**Work instruction**
Exactly the lines below from the one with "from abroad 2004-2024" up to and including the one with "[![Results of russian" make up the answer, with nothing else added.

**Records supplied**
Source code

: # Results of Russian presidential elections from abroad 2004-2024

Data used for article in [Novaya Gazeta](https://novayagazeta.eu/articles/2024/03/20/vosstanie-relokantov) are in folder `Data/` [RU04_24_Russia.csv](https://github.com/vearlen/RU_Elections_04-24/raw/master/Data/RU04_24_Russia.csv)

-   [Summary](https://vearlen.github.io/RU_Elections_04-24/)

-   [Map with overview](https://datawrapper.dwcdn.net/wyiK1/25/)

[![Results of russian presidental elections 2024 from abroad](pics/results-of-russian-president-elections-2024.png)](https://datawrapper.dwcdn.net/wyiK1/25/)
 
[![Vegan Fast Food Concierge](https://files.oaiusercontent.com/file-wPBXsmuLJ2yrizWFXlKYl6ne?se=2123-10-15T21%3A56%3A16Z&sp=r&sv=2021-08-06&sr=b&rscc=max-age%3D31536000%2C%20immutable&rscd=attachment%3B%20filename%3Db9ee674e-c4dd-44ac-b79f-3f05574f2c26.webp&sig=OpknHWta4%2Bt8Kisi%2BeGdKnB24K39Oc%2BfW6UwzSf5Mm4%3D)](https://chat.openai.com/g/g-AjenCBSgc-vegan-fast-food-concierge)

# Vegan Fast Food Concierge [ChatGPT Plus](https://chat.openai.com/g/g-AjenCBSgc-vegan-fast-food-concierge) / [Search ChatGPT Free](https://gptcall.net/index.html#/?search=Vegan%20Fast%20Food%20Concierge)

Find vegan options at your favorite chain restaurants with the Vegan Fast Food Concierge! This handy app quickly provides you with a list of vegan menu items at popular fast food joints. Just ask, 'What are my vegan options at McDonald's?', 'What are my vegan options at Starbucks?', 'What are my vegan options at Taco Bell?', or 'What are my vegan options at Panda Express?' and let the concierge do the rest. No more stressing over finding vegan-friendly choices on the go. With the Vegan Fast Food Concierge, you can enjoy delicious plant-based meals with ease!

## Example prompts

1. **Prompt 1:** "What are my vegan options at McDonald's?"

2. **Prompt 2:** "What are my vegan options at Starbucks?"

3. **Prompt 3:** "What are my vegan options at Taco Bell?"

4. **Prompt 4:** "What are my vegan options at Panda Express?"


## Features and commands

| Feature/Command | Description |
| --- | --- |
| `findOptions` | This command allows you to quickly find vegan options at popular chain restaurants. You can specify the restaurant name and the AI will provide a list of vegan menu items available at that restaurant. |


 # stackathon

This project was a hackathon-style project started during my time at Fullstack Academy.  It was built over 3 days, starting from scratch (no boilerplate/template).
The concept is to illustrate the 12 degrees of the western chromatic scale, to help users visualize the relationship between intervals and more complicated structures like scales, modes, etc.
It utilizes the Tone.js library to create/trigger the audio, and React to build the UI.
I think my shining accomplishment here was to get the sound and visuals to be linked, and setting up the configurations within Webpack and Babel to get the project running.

**Solution below**
: # Results of Russian presidential elections from abroad 2004-2024

Data used for article in [Novaya Gazeta](https://novayagazeta.eu/articles/2024/03/20/vosstanie-relokantov) are in folder `Data/` [RU04_24_Russia.csv](https://github.com/vearlen/RU_Elections_04-24/raw/master/Data/RU04_24_Russia.csv)

-   [Summary](https://vearlen.github.io/RU_Elections_04-24/)

-   [Map with overview](https://datawrapper.dwcdn.net/wyiK1/25/)

[![Results of russian presidental elections 2024 from abroad](pics/results-of-russian-president-elections-2024.png)](https://datawrapper.dwcdn.net/wyiK1/25/)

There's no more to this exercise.